Parus entre octobre 1962 et avril 1975, les quarante-six numéros que compte la revue iris.time unlimited, publiée par l’effervescente galerie parisienne Iris Clert, étaient distribués à l’occasion d’expositions monographiques ou de « micro-salons » mémorables. Ils sont ici regroupés en fac-similé dans un sobre ouvrage du même nom, aux éditions Semiose. La publication s’accompagne d’un texte très documenté du critique d’art Clément Dirié, par ailleurs auteur de la monographie Iris Clert. L’astre ambigu de l’avant-garde (Hermann, 2021).

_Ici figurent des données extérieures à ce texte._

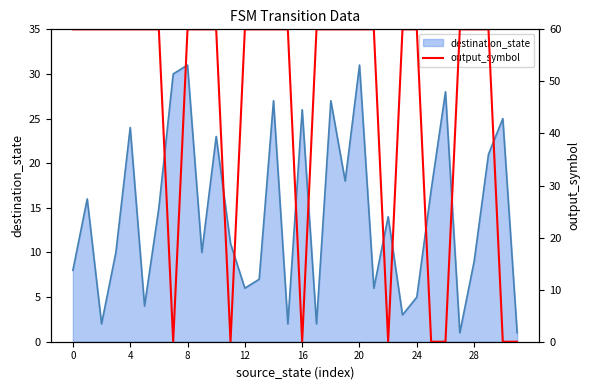

Which series changed the most between 18 and 29?

destination_state line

C’est au milieu des années 1950, et sur un coup de tête, qu’Iris Clert (1918-1986) choisit sa destinée. Au cours d’une visite à son atelier, le sculpteur Takis (1925-2019) parvient à convaincre la jeune femme grecque de devenir galeriste, tant son regard sur les œuvres est aiguisé et tant, par son allure et son élan, elle semble être l’ambassadrice idéale d’une génération d’artistes dont la rigidité du milieu de l’art d’après-guerre limite la visibilité. Celle qui se vouait à l’astrologie se lance alors dans un projet qui, de l’ouverture d’un minuscule espace devenu mythique – sis au 3, rue des Beaux-Arts dans le 6e arrondissement de Paris – à la fermeture définitive de son appartement-galerie à la fin des années 1970, lui appartient en plein. N’oublions pas qu’une femme n’avait pas même la possibilité d’ouvrir un compte en banque sans l’aval de son mari ! S’inventer galeriste pour représenter de jeunes artistes inconnus nécessitait donc une volonté, une indépendance, une énergie et un engagement total. Changer les codes pour faire date et ne pas hésiter à faire scandale.
UNE AVENTURE ÉDITORIALE
C’est dans cet esprit que la revue iris.time unli-mited a vu le jour, telle une blague d’abord, ou la promesse d’un travail éditorial festif à réinventer pour chaque numéro, mais aussi comme « un formidable outil de communication et de promotion », selon les mots du critique d’art Pierre Restany. Calquée sur la maquette du quotidien à grand tirage France Soir, imprimée sur papier bible en 4000 exemplaires d’emblée, puis en 6000 à partir de 1968, la revue témoigne d’une incroyable vivacité des avant-gardes d’alors et d’une liberté, d’une effronterie à l’œuvre, en dépit du sérieux accordé au commerce de l’art. Critiques, tribunes, revues de presse, chroniques mondaines, publicités ou horoscope composent chaque numéro comme une capsule d’art et de temps unique.
Iris.time unlimited constitue un très bel hommage au travail d’une galeriste inventive, comète de son temps, et rappelle que l’art peut aussi – et encore – être un formidable terrain d’expérimentation et de jeu.
-
Clément Dirié, iris.time unlimited (1962-1975), Ezanville, Semiose, 2023, 208 pages, 60 euros.